You could be subject to collections calls, penalties, and legal action if you don’t pay your bills. While you are still in negotiations, debt settlement will not stop these things. Expect to wait between four and six months before settlement offers start. The process could take many years, depending upon how much you owe.

Further, late payments can further harm your credit score.

Taxes on the forgiven amount (which are considered income by IRS) may be due to be paid. These lawsuits could lead to wage garnishments or property liens.

Either you hire a professional or attempt to settle the debt yourself. Unfortunately, there are many bad actors involved in debt settlement. The Federal Trade Commission and the National Consumer Law Center warn consumers not to trust these organizations.

These companies might also claim to be debt consolidation agencies. They aren’t. It is possible to consolidate debt on your own and it will not affect your credit score.

Do-it-yourself debt relief

You don’t have to borrow money from these debt relief options in order to create your plan.

Credit counselors often do the same thing in debt management programs: You can contact creditors to explain your situation and offer concessions. There are many credit card companies that offer hardship programs. These programs may lower your interest rates or waive fees.

You can also contact creditors to educate yourself about debt settlement and negotiate an arrangement. Learn how you could negotiate a settlement of your debts on your own.

You may have other options if your debts aren’t insurmountable. If you have a good credit score, you might be able apply for credit cards with a 0% balance transfer rate. This could allow you to give yourself some breathing space. Another option is to get a debt consolidation loan at a lower rate.

These options will not affect your credit score. Credit scores should rebound as long as your payments are made.

This route is not the best, but it is important to create a plan that will stop you from getting into more credit card debt. Also, it is difficult to apply for a new loan or card if you are in great debt. This can often lead to missed payments, high balances, and a poor credit score.

What not do

Sometimes, overwhelming debt comes with devastating rapidity — a health emergency, unemployment or a natural tragedy. It may have started slowly, and creditors or collection agencies are now pressing you to repay.

Here are some suggestions for people who feel overwhelmed by debt.

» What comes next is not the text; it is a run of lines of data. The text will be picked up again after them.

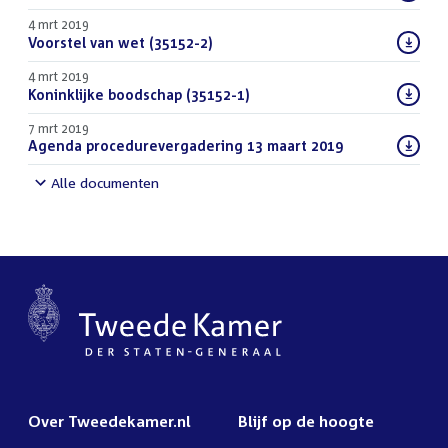
bestand:
4 mrt 2019
Download
Voorstel van wet (35152-2)
(PDF)
bestand:
4 mrt 2019
Download
Koninklijke boodschap (35152-1)
(PDF)
bestand:
7 mrt 2019
Download
Agenda procedurevergadering 13 maart 2019
(PDF)
bestand:
Alle documenten
Over Tweedekamer.nl
Blijf op de hoogte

  • Do not pay a secured (like a payment for a car) late to make room for an unsecured (like a bill for a hospital or credit card). You may lose the collateral (your car) that secures your debt.
  • Do not take out a loan against the equity in your house. You could endanger your home by putting it at risk.
  • For unsecured debt repayments, don’t draw money from retirement savings. This is financial suicide.
  • It is worth thinking twice about borrowing money from retirement accounts at work. Inadvertent withdrawals of the loans can cause a loss of employment and could result in a tax bill.
  • You shouldn’t make decisions based solely on what collectors are urging you. That may result in actions that aren’t in the best interest of your family. Instead, do your research and find the best option for you.